Brakpan is a mining town in the Gauteng province of South Africa.

History
The name Brakpan comes from a small pan on a farm called Weltevreden, which was filled with very brackish water and was probably referred to as the "brakpan," and it was near this pan that the first settlement started. In 1888, a coal seam was discovered and a coal mine under the name of Brakpan Collieries was started. When a railway line was constructed from Germiston to Springs, Brakpan became one of the stations along the route.

With gold fever running high on the Witwatersrand in the early years of the twentieth century, it was not long before gold was discovered. In 1905, Brakpan Mines Company sunk its first two gold mining shafts.
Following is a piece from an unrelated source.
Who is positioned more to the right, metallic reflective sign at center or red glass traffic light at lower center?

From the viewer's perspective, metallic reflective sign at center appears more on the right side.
One of its claims to fame was that it had the highest mine dump in the world at that time,  above ground level. This was higher than any of the pyramids of Egypt except the Pyramid of Cheops.

From 1905 the village began to grow rapidly, remaining a suburb of Benoni until 1912 when it was granted the status of a municipality and proclaimed as a town. Brakpan's central position makes it a good distribution centre for industry, especially engineering works and foundries. In the late 1990s the municipality approved the construction of a huge casino and entertainment complex, Carnival City, which opened the town to tourists and provided much-needed jobs for the people.

The first activity which drew people to the area was the British coal mining in 1888 and the large coal powered power station also built by the British. A tram line to Johannesburg was built at this time to service the power station.

The Main Reef Road (today part of the R29) linked Brakpan to all the other mining towns in the Witwatersrand. Brakpan was a suburb of Benoni from 1914–1919, when it was granted municipal status. The Brakpan miners were involved in the miners' strike of 1922. The town has gradually lost its importance as a gold mining area as the surrounding mines suffered from low yield over high cost. Many British residents emigrated during the apartheid era leaving a vacuum in the town which was filled by mostly Afrikaner farmers who had lost interest in farming.

Situated between Springs and Benoni, it forms part of the Ekurhuleni Metro. The main road through town is Voortrekker Street.

Brakpan is often used in memes in South African online communities, often depicted in a way similar to Southern US locations in US centric memes.